Due to the current situation in Sudan, US President Joe Biden has stated that the American embassy in Sudan will temporarily stop working. He has also promised that the US will continue to help the people of Sudan.

The fight for power in the African country continued into the second day of Eid, when the brief ceasefire between the warring forces of Army Chief Abdel Fattah-Al-Burhan and his rival Mohamed Hamdan Daglo ended.

So far, the Sudanese conflict has killed 413 people and hurt thousands more. It has also forced 1,000 people to stay in their homes without power, water, or phones.

When the US president heard about the situation, he said that “it must stop” because the fight was “unconscionable.”

“Hundreds of innocent people have already died because of this terrible violence in Sudan. It’s wrong, and it needs to stop. We are briefly stopping work at the US Embassy in Sudan, but our commitment to the Sudanese people and the future they want will never end,” Biden wrote on Twitter.

As he had ordered, US government employees were taken out of Khartoum, which was the center of the Sudanese war.

He also said that he was keeping a close eye on the ongoing work to help Americans in the war-torn country and that friends and partners of the US were part of the work.

In a statement, US Secretary of State Antony Blinken said that “all US personnel and their dependents” have been safely evacuated and that the US will continue to help Americans in Sudan plan for their own safety.

A lot of people are stuck in the Sudanese city because of the bloody attacks of urban warfare, which have shut down the airport and made some roads impassable.

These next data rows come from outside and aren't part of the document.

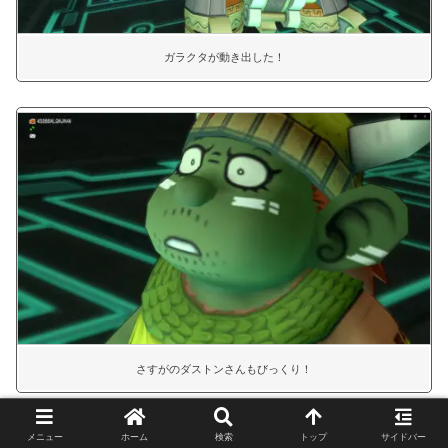
ガラクタが動き出した！
さすがのダストンさんもびっくり！
メニュー
ホーム
検索
トップ
サイドバー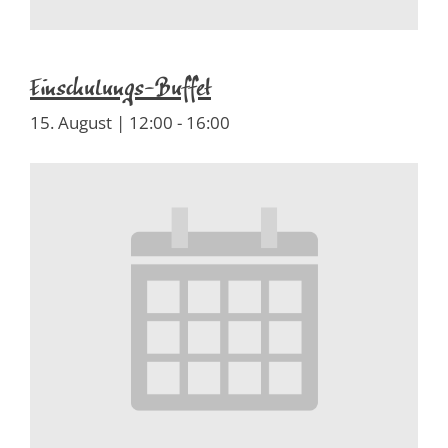
Einschulungs-Buffet
15. August | 12:00
-
16:00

The UN and other countries have asked the opposing military leaders to keep the truces they have made, which have mostly been broken, and to make it safe for people to leave and for badly needed aid to get through.

Four years after a popular uprising toppled long-ruling autocrat Omar al-Bashir, Sudan suddenly fell into war. This ruined plans to bring back civilian rule, brought an already poor country to the edge of a humanitarian crisis, and raised the risk of a wider conflict that could draw in other countries.

Because the airport is closed and the skies are unsafe, thousands of foreigners, including government staff, aid workers, and students in Khartoum and other parts of Africa’s third-largest country, have also been unable to leave.

Saudi Arabia has taken Gulf people out of Port Sudan, which is on the Red Sea and about 400 miles (650 km) from Khartoum. Jordan will send its own people the same way.